Pokazywanie postów oznaczonych etykietą pisanie. Pokaż wszystkie posty
Pokazywanie postów oznaczonych etykietą pisanie. Pokaż wszystkie posty

niedziela, 5 lutego 2012

Luty

Nadszedł luty, a jedyne, co mi przychodzi do głowy, to:
„Idzie luty, ubierz buty”.
Twórczo. Odstąpić komuś trochę weny?

Mętlik w głowie. Bałagan w domu. Zimno. Ręce opadają.

Chyba najlepiej byłoby ubrać te buty i się trochę powłóczyć po okolicy. Obejrzeć kilka potencjalnych miejsc zbrodni, czyli zbadać teren do mojego kryminału.
Pracuję właśnie nad karkołomną sceną i mam ogromną ochotę wypróbować ją w praktyce. Korci mnie za każdym razem, kiedy przechodzę obok głębokiego jaru. Obawiam się jednak, że moja bohaterka ma lepszą kondycję i że ja po takim wyczynie kaskaderskim wylądowałabym w szpitalu. Może wrzucić tam lalkę?

A jak Wam idzie pisanie? Albo przynajmniej: jak Wam idzie luty?

czwartek, 5 stycznia 2012

Z nieba spadło

Avoid Good Writing While Composing

It’s too disturbing to read a writer with a good style when you’re in the middle of putting your work together. It’s very much like taking your car apart and having all the pieces on the floor when somebody rides by in a Ferrari. Now, you may hear a note in the Ferrari that isn’t good and say, That motor needs a little tuning. But nonetheless the car is there and yours is on the floor. So while I’m working on a book, I rarely read more than The New York Times.

NORMAN MAILER

Czytam właśnie "Wichrowe Wzgórza" i stwierdziłam, że moja pisanina nie ma sensu, że porywam się z długopisem na słońce i że w ogóle powinnam sobie odpuścić i zrobić coś pożytecznego, na przykład posprzątać dom (przydałoby się).

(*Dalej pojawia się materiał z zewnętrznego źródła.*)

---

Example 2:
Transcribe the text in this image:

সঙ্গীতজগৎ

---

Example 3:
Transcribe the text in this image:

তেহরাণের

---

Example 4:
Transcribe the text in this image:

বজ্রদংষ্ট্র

A tu nagle dobra rada spadła mi jak z tego nieba, na którym słońce przecież świeci przyjaźnie i każdemu po równo, a mi może nawet równiej, bo w końcu u nas lato.

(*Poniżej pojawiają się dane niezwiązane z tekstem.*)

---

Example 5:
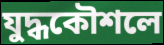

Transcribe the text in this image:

যুদ্ধকৌশলে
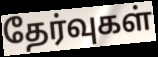
தேர்வுகள்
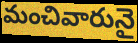
మంచివారునై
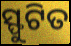
ସ୍ଫୁଟିତ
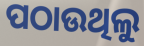
ପଠାଉଥିଲୁ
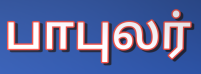
பாபுலர்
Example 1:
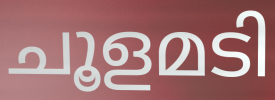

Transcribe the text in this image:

ചൂളമടി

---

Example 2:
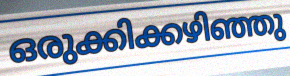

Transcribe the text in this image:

ഒരുക്കിക്കഴിഞ്ഞു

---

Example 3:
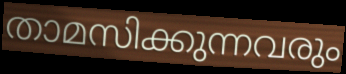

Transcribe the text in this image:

താമസിക്കുന്നവരും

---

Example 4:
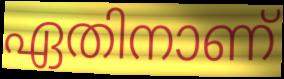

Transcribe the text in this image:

ഏതിനാണ്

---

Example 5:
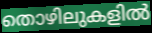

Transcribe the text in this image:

തൊഴിലുകളിൽ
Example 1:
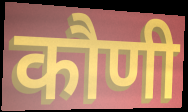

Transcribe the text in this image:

कौणी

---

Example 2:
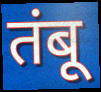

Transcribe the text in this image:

तंबू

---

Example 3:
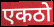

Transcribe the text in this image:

एकठो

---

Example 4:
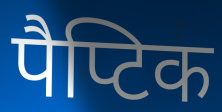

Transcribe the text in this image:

पैप्टिक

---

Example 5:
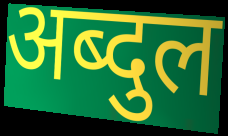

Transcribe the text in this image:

अब्दुल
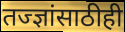
तज्ज्ञांसाठीही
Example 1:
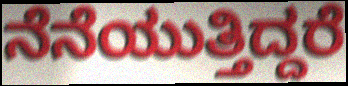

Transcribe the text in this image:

ನೆನೆಯುತ್ತಿದ್ದರೆ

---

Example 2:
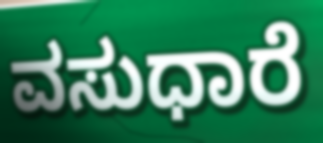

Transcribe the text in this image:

ವಸುಧಾರೆ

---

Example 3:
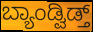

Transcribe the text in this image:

ಬ್ಯಾಂಡ್ವಿಡ್ತ್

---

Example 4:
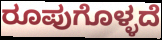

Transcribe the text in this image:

ರೂಪುಗೊಳ್ಳದೆ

Jak Wam idzie pisanie? Nie poddajecie się, mam nadzieję.

niedziela, 6 listopada 2011

„Już ledwo sapie, już ledwo zipie...”

Sześć dni i 10 tysięcy słów.
Odczucia?
Mam ochotę rzucić się na ziemię i orać w niej pazurami w dzikim szale. Mózg wyjałowiony. Trzeba użyźnić i sięgnąć po Sienkiewicza, inaczej chwasty uszami wyjdą.
Teraz dopiero rozumiem, jaką mordęgą dla niektórych jest odchudzanie: perspektywa ukończonej książki, czy sukienki w nowym rozmiarze nęci, ale droga do niej... Uff. I puff.
Może przyłączyć się do jakiejś grupy wsparcia?

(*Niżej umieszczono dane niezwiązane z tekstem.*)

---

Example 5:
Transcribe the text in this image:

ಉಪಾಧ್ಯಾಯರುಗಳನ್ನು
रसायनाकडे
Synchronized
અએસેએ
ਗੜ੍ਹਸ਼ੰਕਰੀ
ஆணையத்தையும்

Tyle u mnie. Jak Wam idzie?

wtorek, 25 października 2011

NaNoWriMo

Pierwszego listopada rozpoczyna się NaNoWriMo, czyli National Novel Writing Month. Celem projektu jest wystukanie 50 tysięcy wyrazów powieści w 30 dni. Przez każdego uczestnika z osobna. Szczegóły znajdziecie na stronie programu: About NaNoWriMo.
Mam zamiar pracować nad kilkoma tekstami jednocześnie, żeby nie zaskoczył mnie zastój. Opowiadania, czekające na swoje 5 minut, i powieść-bestseller, która zostanie sfilmowana, a jak! Trzeba mierzyć wysoko. Przynajmniej do chwili upadku poczuję wiatr we włosach. A im wyżej, tym dłuższy lot.
W tym tygodniu muszę zająć się porządkami, żeby w listopadzie mieć więcej spokoju. Część spraw da się upchać do szafy w przedpokoju, którą mąż nieopatrznie otworzył kilka dni temu i zaskoczony zapytał: "Buty koło widelców?". Tak wygląda organizacja w moim wykonaniu. Czego się nie robi dla dobra przyszłych czytelników.

Czy ktoś jeszcze się pisze na NaNoWriMo?